Le Lacédémonien Phébidas, en pleine paix, s’était emparé de la citadelle des Thébains. On interrogeait Agésilas sur la justice de cette action : « Examinez seulement si elle est utile, dit le roi ; car dès qu’une action est utile à la patrie, il est beau de la faire. » Voilà le droit des gens des cités anciennes. Un autre roi de Sparte, Cléomène, disait que tout le mal qu’on pouvait faire aux ennemis était toujours juste aux yeux des dieux et des hommes.

Le vainqueur pouvait user de sa victoire comme il lui plaisait. Aucune loi divine ni humaine n’arrêtait sa vengeance ou sa cupidité. Le jour où Athènes décréta que tous les Mityléniens, sans distinction de sexe ni d’âge, seraient exterminés, elle ne croyait pas dépasser son droit ; quand, le lendemain, elle revint sur son décret et se contenta de mettre à mort mille citoyens et de confisquer toutes les terres, elle se crut humaine et indulgente.
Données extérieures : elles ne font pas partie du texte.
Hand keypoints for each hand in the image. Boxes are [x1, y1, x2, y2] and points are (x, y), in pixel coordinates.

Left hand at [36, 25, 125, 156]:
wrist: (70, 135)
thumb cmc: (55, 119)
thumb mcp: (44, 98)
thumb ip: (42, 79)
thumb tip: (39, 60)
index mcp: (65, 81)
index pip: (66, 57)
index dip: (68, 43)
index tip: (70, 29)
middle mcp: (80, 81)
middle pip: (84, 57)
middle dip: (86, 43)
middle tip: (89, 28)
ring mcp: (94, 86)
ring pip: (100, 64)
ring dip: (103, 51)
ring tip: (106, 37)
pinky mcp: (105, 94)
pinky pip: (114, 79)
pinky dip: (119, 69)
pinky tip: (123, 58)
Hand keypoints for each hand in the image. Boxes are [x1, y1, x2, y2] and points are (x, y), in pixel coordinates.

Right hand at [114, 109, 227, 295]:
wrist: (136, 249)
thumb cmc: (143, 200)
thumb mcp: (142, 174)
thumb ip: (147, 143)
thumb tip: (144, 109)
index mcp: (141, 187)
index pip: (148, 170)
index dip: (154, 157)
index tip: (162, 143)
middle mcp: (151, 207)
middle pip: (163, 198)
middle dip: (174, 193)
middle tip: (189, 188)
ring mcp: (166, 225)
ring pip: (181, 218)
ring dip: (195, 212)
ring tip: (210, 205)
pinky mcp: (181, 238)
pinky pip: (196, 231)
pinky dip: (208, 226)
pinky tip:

Après la prise de Platée, les hommes furent égorgés, les femmes vendues, et personne n’accusa les vainqueurs d’avoir violé le droit.

On ne faisait pas seulement la guerre aux soldats ; on la faisait à la population tout entière, hommes, femmes, enfants, esclaves. On ne la faisait pas seulement aux êtres humains ; on la faisait aux champs et aux moissons. On brûlait les maisons, on abattait les arbres ; la récolte de l’ennemi était presque toujours dévouée aux dieux infernaux et par conséquent brûlée. On exterminait les bestiaux ; on détruisait même les semis qui auraient pu produire l’année suivante. Une guerre pouvait faire disparaître d’un seul coup le nom et la race de tout un peuple et transformer une contrée fertile en un désert[1].

  1. Tite-Live, III, 8 ; VI, 31 ; VII, 22 ; X, 15. Pline, XXXV, 12.